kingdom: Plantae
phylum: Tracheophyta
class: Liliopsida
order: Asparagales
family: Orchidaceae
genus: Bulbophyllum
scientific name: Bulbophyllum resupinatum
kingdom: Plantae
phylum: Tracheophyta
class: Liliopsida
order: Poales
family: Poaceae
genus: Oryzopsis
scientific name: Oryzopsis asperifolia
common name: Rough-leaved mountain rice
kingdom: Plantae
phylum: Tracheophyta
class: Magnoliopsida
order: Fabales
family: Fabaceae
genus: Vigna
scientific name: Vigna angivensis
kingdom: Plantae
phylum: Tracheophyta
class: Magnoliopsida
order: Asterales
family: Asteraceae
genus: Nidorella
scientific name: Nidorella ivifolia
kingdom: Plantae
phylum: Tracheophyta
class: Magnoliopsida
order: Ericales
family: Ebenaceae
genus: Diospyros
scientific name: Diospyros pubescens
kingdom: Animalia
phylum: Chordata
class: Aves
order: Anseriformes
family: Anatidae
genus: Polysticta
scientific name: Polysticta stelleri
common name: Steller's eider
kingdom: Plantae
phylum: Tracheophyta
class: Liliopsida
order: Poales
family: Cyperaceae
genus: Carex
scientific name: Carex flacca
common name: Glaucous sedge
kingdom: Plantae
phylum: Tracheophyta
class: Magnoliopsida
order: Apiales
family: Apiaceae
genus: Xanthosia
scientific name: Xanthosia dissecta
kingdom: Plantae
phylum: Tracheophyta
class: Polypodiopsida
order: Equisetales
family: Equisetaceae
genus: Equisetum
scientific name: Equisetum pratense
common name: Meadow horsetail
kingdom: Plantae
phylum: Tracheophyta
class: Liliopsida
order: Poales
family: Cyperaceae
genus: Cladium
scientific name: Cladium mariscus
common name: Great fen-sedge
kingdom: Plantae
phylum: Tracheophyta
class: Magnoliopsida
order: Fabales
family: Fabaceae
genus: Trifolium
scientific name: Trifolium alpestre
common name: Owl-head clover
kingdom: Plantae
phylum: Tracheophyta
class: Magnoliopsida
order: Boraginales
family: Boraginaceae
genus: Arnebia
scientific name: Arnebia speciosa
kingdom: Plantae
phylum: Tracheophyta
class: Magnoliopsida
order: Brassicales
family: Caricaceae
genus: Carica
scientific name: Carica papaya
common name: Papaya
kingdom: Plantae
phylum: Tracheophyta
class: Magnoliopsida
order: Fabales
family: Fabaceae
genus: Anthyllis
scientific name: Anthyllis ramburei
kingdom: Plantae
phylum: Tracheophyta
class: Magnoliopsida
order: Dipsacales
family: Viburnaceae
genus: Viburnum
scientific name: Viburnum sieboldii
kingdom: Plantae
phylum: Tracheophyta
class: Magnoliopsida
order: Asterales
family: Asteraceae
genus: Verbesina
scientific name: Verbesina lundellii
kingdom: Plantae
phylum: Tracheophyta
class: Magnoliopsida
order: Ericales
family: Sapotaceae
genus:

=-=-=

# SHORT EXERCISE:
Write out all of the lines above again, keeping every word and mark the same.

# WRITTEN RESPONSE:
kingdom: Plantae
phylum: Tracheophyta
class: Liliopsida
order: Asparagales
family: Orchidaceae
genus: Bulbophyllum
scientific name: Bulbophyllum resupinatum
kingdom: Plantae
phylum: Tracheophyta
class: Liliopsida
order: Poales
family: Poaceae
genus: Oryzopsis
scientific name: Oryzopsis asperifolia
common name: Rough-leaved mountain rice
kingdom: Plantae
phylum: Tracheophyta
class: Magnoliopsida
order: Fabales
family: Fabaceae
genus: Vigna
scientific name: Vigna angivensis
kingdom: Plantae
phylum: Tracheophyta
class: Magnoliopsida
order: Asterales
family: Asteraceae
genus: Nidorella
scientific name: Nidorella ivifolia
kingdom: Plantae
phylum: Tracheophyta
class: Magnoliopsida
order: Ericales
family: Ebenaceae
genus: Diospyros
scientific name: Diospyros pubescens
kingdom: Animalia
phylum: Chordata
class: Aves
order: Anseriformes
family: Anatidae
genus: Polysticta
scientific name: Polysticta stelleri
common name: Steller's eider
kingdom: Plantae
phylum: Tracheophyta
class: Liliopsida
order: Poales
family: Cyperaceae
genus: Carex
scientific name: Carex flacca
common name: Glaucous sedge
kingdom: Plantae
phylum: Tracheophyta
class: Magnoliopsida
order: Apiales
family: Apiaceae
genus: Xanthosia
scientific name: Xanthosia dissecta
kingdom: Plantae
phylum: Tracheophyta
class: Polypodiopsida
order: Equisetales
family: Equisetaceae
genus: Equisetum
scientific name: Equisetum pratense
common name: Meadow horsetail
kingdom: Plantae
phylum: Tracheophyta
class: Liliopsida
order: Poales
family: Cyperaceae
genus: Cladium
scientific name: Cladium mariscus
common name: Great fen-sedge
kingdom: Plantae
phylum: Tracheophyta
class: Magnoliopsida
order: Fabales
family: Fabaceae
genus: Trifolium
scientific name: Trifolium alpestre
common name: Owl-head clover
kingdom: Plantae
phylum: Tracheophyta
class: Magnoliopsida
order: Boraginales
family: Boraginaceae
genus: Arnebia
scientific name: Arnebia speciosa
kingdom: Plantae
phylum: Tracheophyta
class: Magnoliopsida
order: Brassicales
family: Caricaceae
genus: Carica
scientific name: Carica papaya
common name: Papaya
kingdom: Plantae
phylum: Tracheophyta
class: Magnoliopsida
order: Fabales
family: Fabaceae
genus: Anthyllis
scientific name: Anthyllis ramburei
kingdom: Plantae
phylum: Tracheophyta
class: Magnoliopsida
order: Dipsacales
family: Viburnaceae
genus: Viburnum
scientific name: Viburnum sieboldii
kingdom: Plantae
phylum: Tracheophyta
class: Magnoliopsida
order: Asterales
family: Asteraceae
genus: Verbesina
scientific name: Verbesina lundellii
kingdom: Plantae
phylum: Tracheophyta
class: Magnoliopsida
order: Ericales
family: Sapotaceae
genus:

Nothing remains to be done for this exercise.